Kubin Minna E, Hägg Päivi M, Kokkonen Nina, Väyrynen Juha P, Haapasaari Kirsi-Maria, Moilanen Jyri, Kallioinen Matti, Hurskainen Tiina, Tasanen Kaisa
PEDEGO Research Center, Oulu Center for Cell-Matrix Research, Department of Dermatology and Medical Research Center Oulu, Oulu University Hospital and University of Oulu, FIN-90220, Oulu, Finland.
Department of Pathology and Medical Research Center Oulu, Oulu University Hospital and University of Oulu, FIN-90220, Oulu, Finland.
Eur J Dermatol. 2016 Jan-Feb;26(1):21-7. doi: 10.1684/ejd.2015.2691.
Glucocorticoids (GC) are the most commonly used anti-inflammatory drugs in dermatology. The actions of GCs are mediated by the glucocorticoid receptor (GR). Alternative splicing of GR mRNA gives rise to different isoforms, GRα and GRβ being the most important. GRβ antagonizes the activity of GRα and its up-regulation has been associated with glucocorticoid insensitivity in several non-cutaneous inflammatory diseases.

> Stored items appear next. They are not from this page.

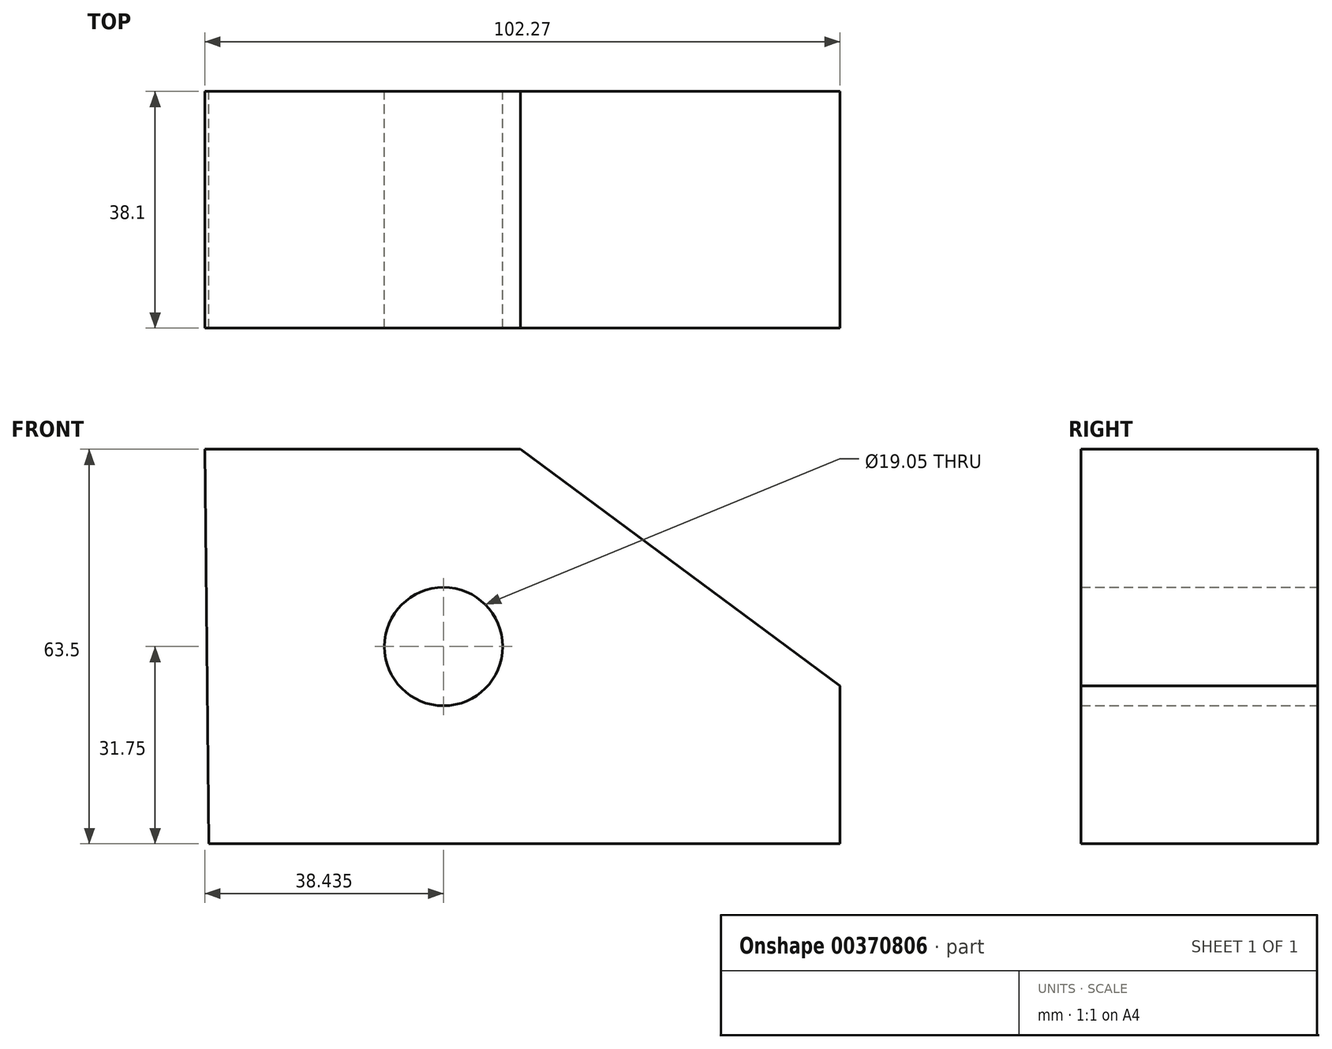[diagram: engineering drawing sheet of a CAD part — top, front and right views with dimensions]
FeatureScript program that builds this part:
annotation { "Feature Type Name" : "Feature", "Feature Type Description" : "" }
export const myFeature = defineFeature(function(context is Context, id is Id, definition is map)
    precondition{}
    {
        {
            var Q0;
            Q0=qCreatedBy(makeId("Front.planeOp"),FACE);
            var sketch = newSketch(context, id + "F0", { "sketchPlane" : qUnion([Q0])});
            skLineSegment(sketch, "E0", {"start": v(-50.8, 63.5) * mm, "end": v(0, 63.5) * mm});
            skLineSegment(sketch, "E1", {"start": v(0, 63.5) * mm, "end": v(51.47, 25.4) * mm});
            skLineSegment(sketch, "E2", {"start": v(51.47, 25.4) * mm, "end": v(51.47, 0) * mm});
            skLineSegment(sketch, "E3", {"start": v(51.47, 0) * mm, "end": v(-50.13, 0) * mm});
            skLineSegment(sketch, "E4", {"start": v(-50.13, 0) * mm, "end": v(-50.8, 63.5) * mm});
            skCircle(sketch, "E5", {"center": v(-12.36, 31.75) * mm, "radius": 9.53 * mm});
            skSolve(sketch);
        }
        {
            var Q0;
            Q0=makeQuery(id+"F0.imprint","IMPRINT",FACE,{"disambiguationData":[TD([[makeQuery(id+"F0.imprint","IMPRINT",EDGE,{"derivedFrom":sQuery(id+"F0.wireOp",EDGE,"E0")}),-1.0]])]});
            extrude(context, id + "F1", {"entities" : qUnion([Q0]), "depth" : 38.1 * mm});
        }
    });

Using immunohistochemical stainings, we analyzed the expression of GRα and GRβ in lesional skin samples of patients with atopic dermatitis, lichen ruber planus, eczema nummulare and lichen simplex chronicus. We also conducted a study of 13 severe atopic patients to investigate the effect of prednisolone treatment on the expression of GR isoforms using quantitative PCR, western blot and immunohistochemical analysis.
GRα and GRβ were expressed in atopic dermatitis, lichen ruber planus, eczema nummulare and lichen simplex chronicus. Our novel finding was that GRβ is abundant in keratinocytes and cutaneous neutrophils. Nuclear staining of both GRα and GRβ was strongest in keratinocytes of patients with lichen ruber planus, whereas the least nuclear positivity was detected in keratinocytes of patients with atopic dermatitis. In severe atopic dermatitis GRα and GRβ were expressed in both peripheral blood mononuclear cells and the skin. The expression of GRα and GRβ varied during prednisolone therapy but the changes were not related to treatment response or GC insensitivity.
GRα and GRβ are expressed in inflammatory dermatoses. In severe atopic dermatitis the increased expression of GRβ mRNA is not connected to insensitivity against prednisolone treatment.
糖皮质激素(GC)是皮肤科最常用的抗炎药物。GC的作用由糖皮质激素受体(GR)介导。GR mRNA的可变剪接产生不同的异构体,其中GRα和GRβ最为重要。GRβ拮抗GRα的活性,在几种非皮肤炎症性疾病中,其上调与糖皮质激素不敏感有关。
我们采用免疫组织化学染色法,分析了特应性皮炎、扁平苔藓、钱币状湿疹和慢性单纯性苔藓患者皮损样本中GRα和GRβ的表达。我们还对13例重度特应性患者进行了研究,采用定量PCR、western印迹和免疫组织化学分析,探讨泼尼松龙治疗对GR异构体表达的影响。
GRα和GRβ在特应性皮炎、扁平苔藓、钱币状湿疹和慢性单纯性苔藓中均有表达。我们的新发现是,GRβ在角质形成细胞和皮肤中性粒细胞中含量丰富。在扁平苔藓患者的角质形成细胞中,GRα和GRβ的核染色最强,而在特应性皮炎患者的角质形成细胞中,核阳性最少。在重度特应性皮炎中,GRα和GRβ在外周血单个核细胞和皮肤中均有表达。在泼尼松龙治疗期间,GRα和GRβ的表达有所变化,但这些变化与治疗反应或GC不敏感无关。
GRα和GRβ在炎症性皮肤病中表达。在重度特应性皮炎中,GRβ mRNA表达增加与对泼尼松龙治疗不敏感无关。